• _HOW TO COMPLETE THIS TASK_
When the records are reproduced, each one must match exactly, and no picture may be kept.

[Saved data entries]
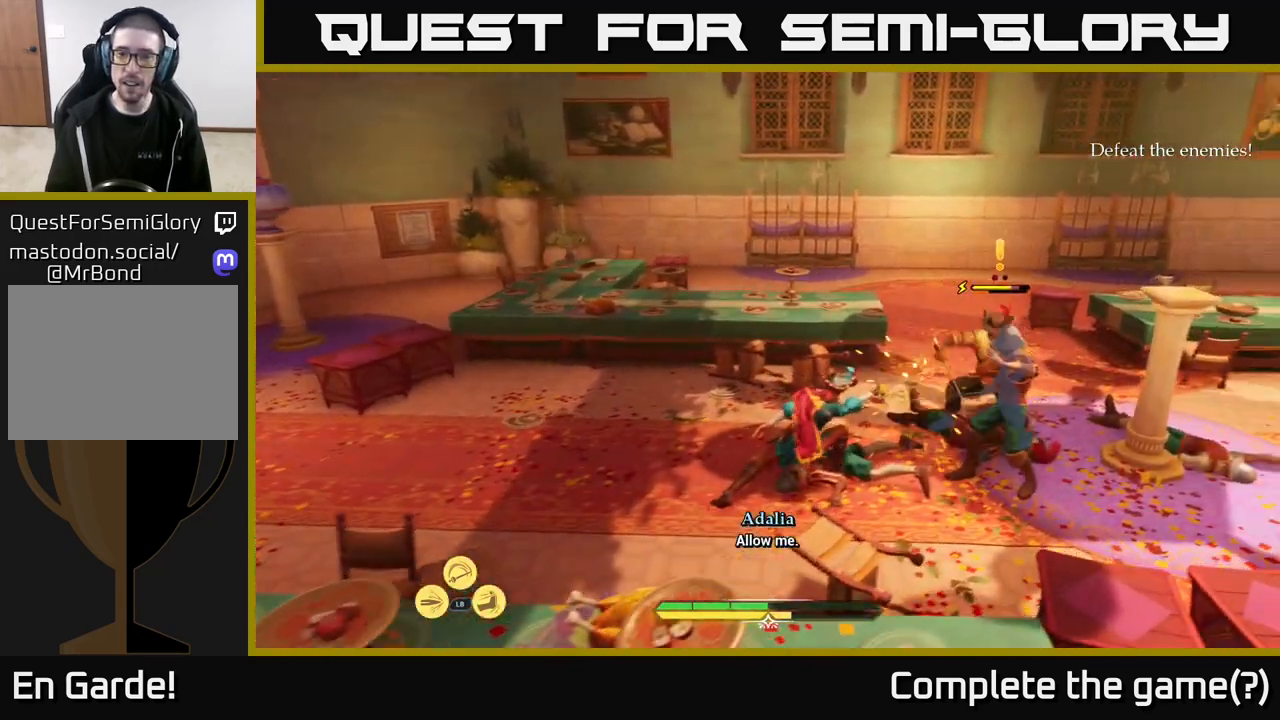
{"buttons": ["X"], "left_stick": "center", "right_stick": "center", "events": [[17, "X", "down"], [67, "X", "up"], [433, "X", "down"]]}
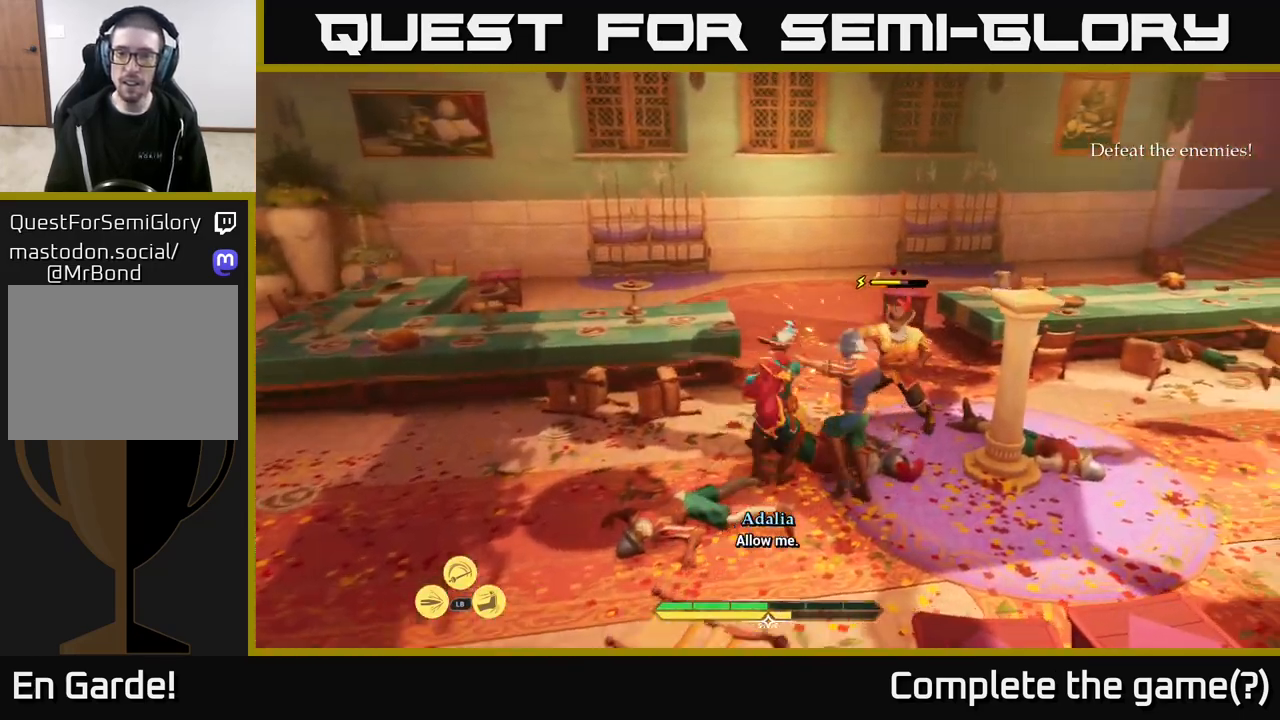
{"buttons": [], "left_stick": "down-right", "right_stick": "center", "events": [[17, "X", "up"], [17, "left_stick", "down-right"], [150, "X", "down"], [233, "X", "up"], [383, "X", "down"], [467, "X", "up"]]}
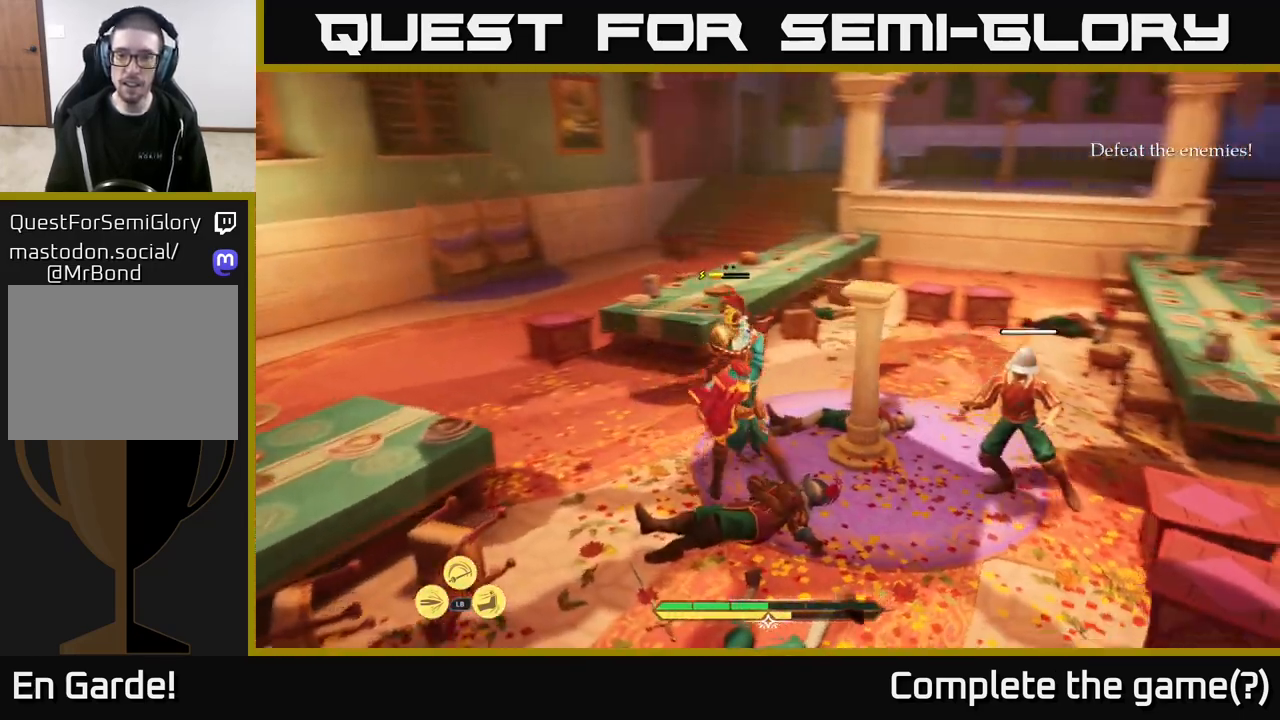
{"buttons": [], "left_stick": "right", "right_stick": "center", "events": [[133, "X", "down"], [183, "X", "up"], [300, "left_stick", "right"], [333, "X", "down"], [417, "X", "up"]]}
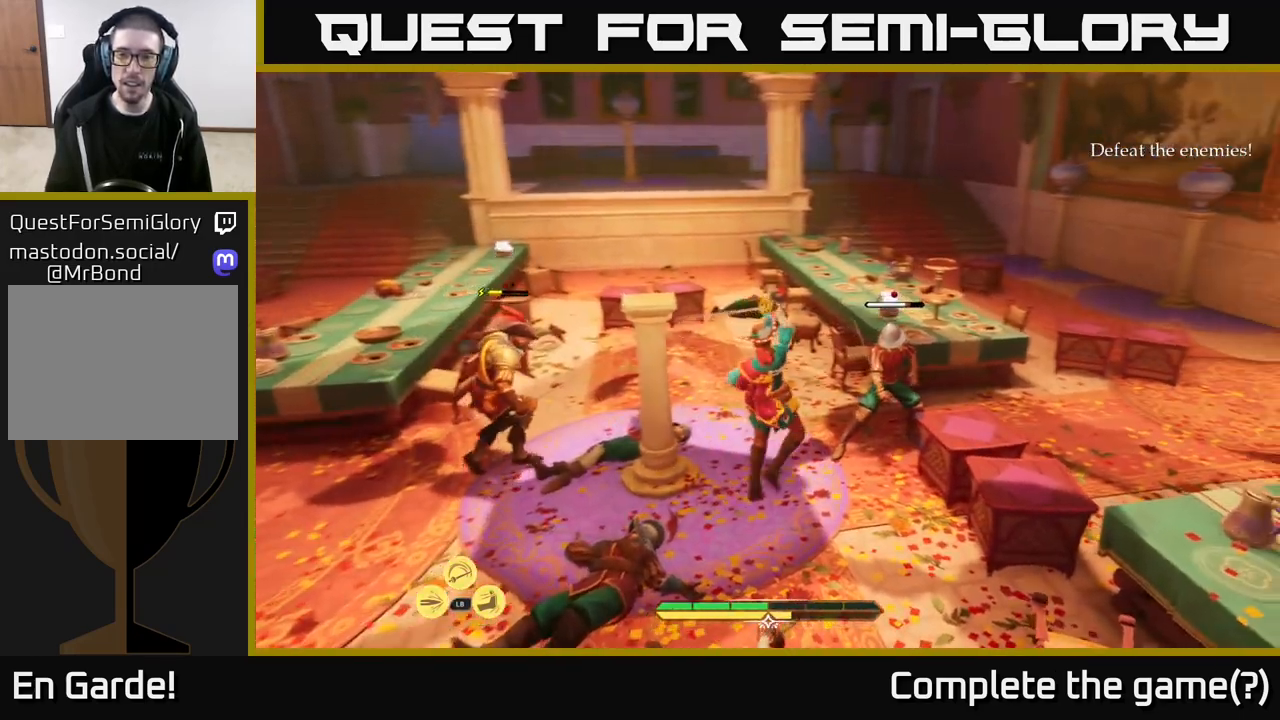
{"buttons": [], "left_stick": "right", "right_stick": "center", "events": [[117, "X", "down"], [200, "X", "up"]]}
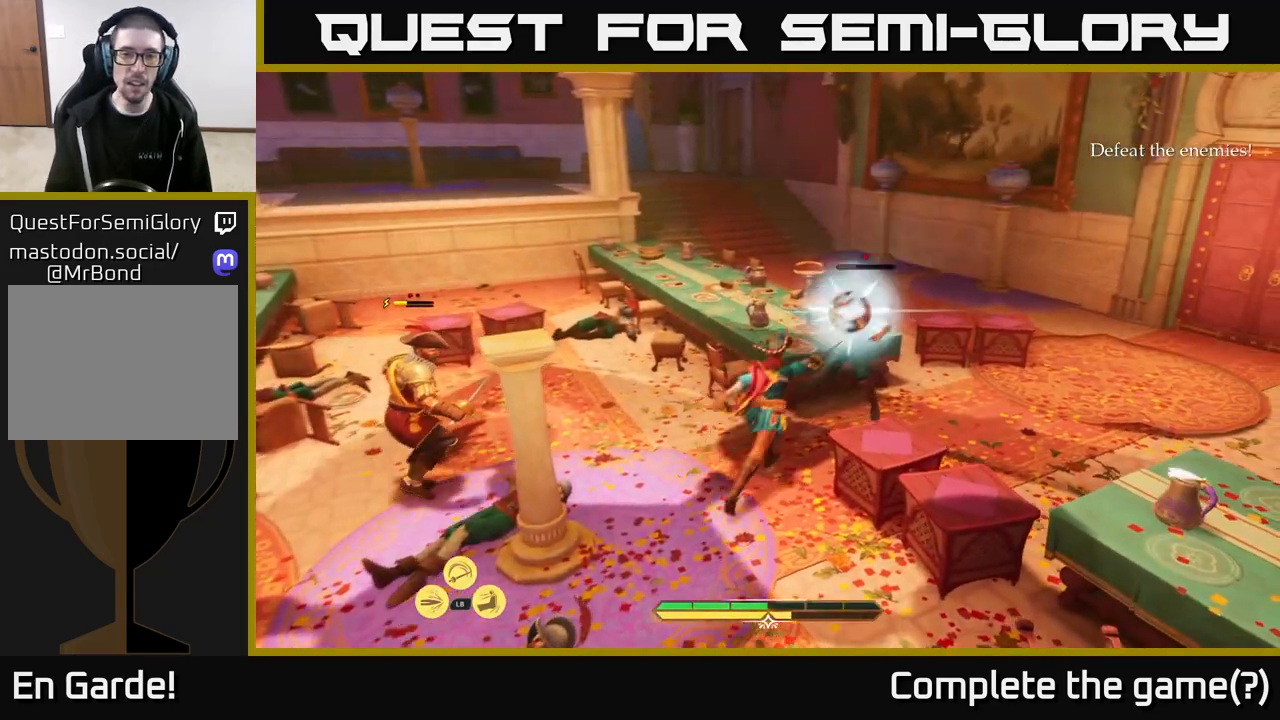
{"buttons": [], "left_stick": "right", "right_stick": "center", "events": []}
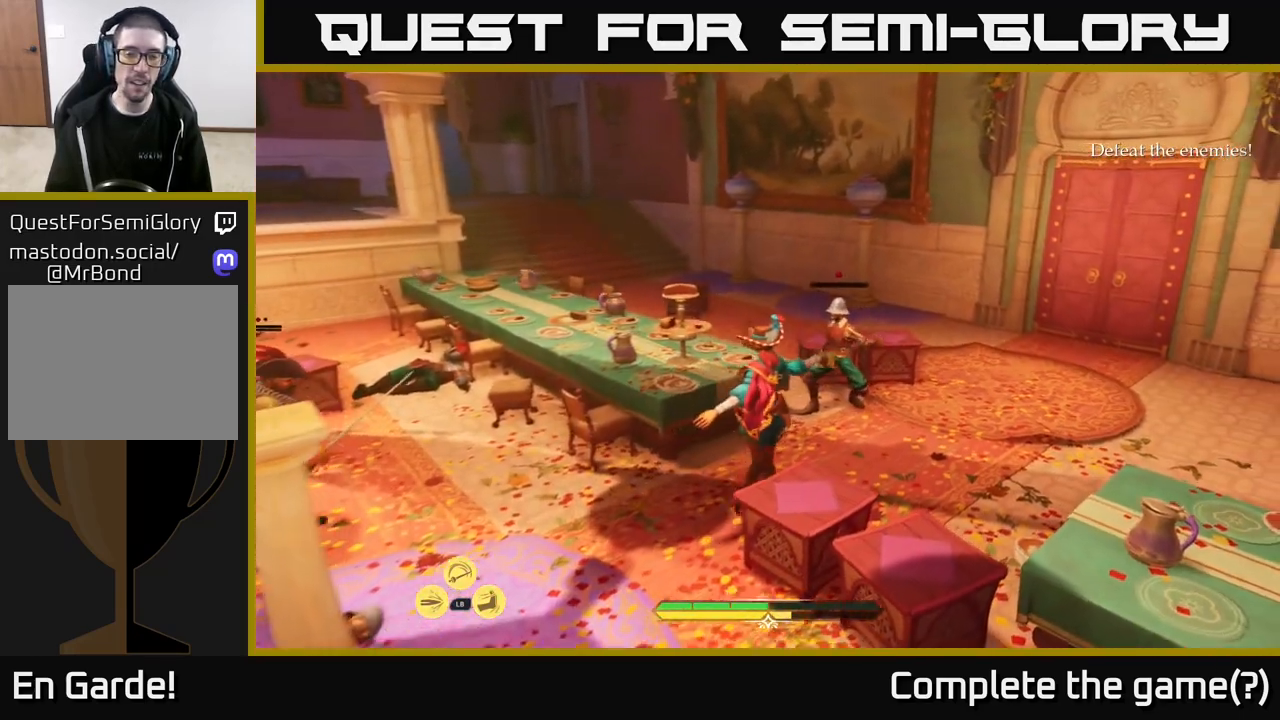
{"buttons": [], "left_stick": "center", "right_stick": "center", "events": [[67, "X", "down"], [83, "left_stick", "up-right"], [100, "X", "up"], [417, "left_stick", "center"]]}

• _RESULT OF THE EXERCISE_
{"buttons": ["X"], "left_stick": "center", "right_stick": "center", "events": [[17, "X", "down"], [67, "X", "up"], [433, "X", "down"]]}
{"buttons": [], "left_stick": "down-right", "right_stick": "center", "events": [[17, "X", "up"], [17, "left_stick", "down-right"], [150, "X", "down"], [233, "X", "up"], [383, "X", "down"], [467, "X", "up"]]}
{"buttons": [], "left_stick": "right", "right_stick": "center", "events": [[133, "X", "down"], [183, "X", "up"], [300, "left_stick", "right"], [333, "X", "down"], [417, "X", "up"]]}
{"buttons": [], "left_stick": "right", "right_stick": "center", "events": [[117, "X", "down"], [200, "X", "up"]]}
{"buttons": [], "left_stick": "right", "right_stick": "center", "events": []}
{"buttons": [], "left_stick": "center", "right_stick": "center", "events": [[67, "X", "down"], [83, "left_stick", "up-right"], [100, "X", "up"], [417, "left_stick", "center"]]}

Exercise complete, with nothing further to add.